The mother and four babies sip from a water bowl. The father takes a cool dip in a birdbath.
"They come every afternoon looking for water and food," Dave Grisham said. "We think this heat may have dried up their sources."
The heat and drought is contributing to other human-animal encounters.
Last week, a deer crashed into a Matthews swimming pool.
Deer, raccoons and rabbits munch on vegetable gardens.
Ducks stop for sips from sprinklers.
More ants traverse kitchen counters and wing-flapping "smoky brown" cockroaches lurk near shower drains.
"Late summer is usually a stressful time on deer and other animals," said Jon Shaw, an N.C. wildlife biologist based in Albemarle. "The drought and heat is making it more stressful. Animals are going where they can to find food and water."
The heat does have a benefit -- slowing the breeding insects such as mosquitoes.
But it has other seeking moisture and food, said Ralph Killough, a retired Charlotte exterminator who has a Ph.D. in entomology.
The smoky brown flying roaches enter homes through attics. As the heat makes those spaces uninhabitable, they go south through cracks and openings to find moist spots, Killough said.
"If people are seeing more insect problems, it's probably a result of movement rather than more population -- and it's the heat that's causing that," he said.

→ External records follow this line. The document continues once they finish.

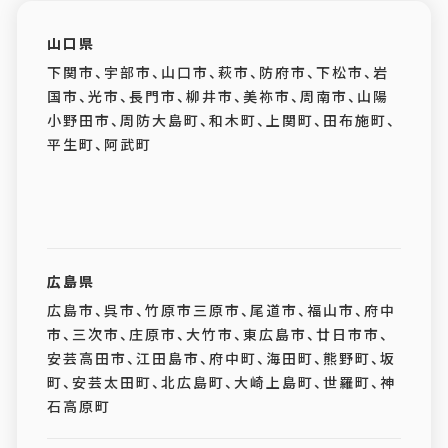
山口県
下関市、宇部市、山口市、萩市、防府市、下松市、岩
国市、光市、長門市、柳井市、美祢市、周南市、山陽
小野田市、周防大島町、和木町、上関町、田布施町、
平生町、阿武町
広島県
広島市、呉市、竹原市三原市、尾道市、福山市、府中
市、三次市、庄原市、大竹市、東広島市、廿日市市、
安芸高田市、江田島市、府中町、海田町、熊野町、坂
町、安芸太田町、北広島町、大崎上島町、世羅町、神
石高原町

The heat wave could have longer consequences on young birds, said state wildlife biologist Mark Jones.
Baby birds need a steady diet of some insects. The dry weather is not good for lagoons that breed those insects.
"It's not an immediate thing, but it could affect the chicks that have just been hatched," Jones said.
"But you know, droughts have come and gone, and the animals survive."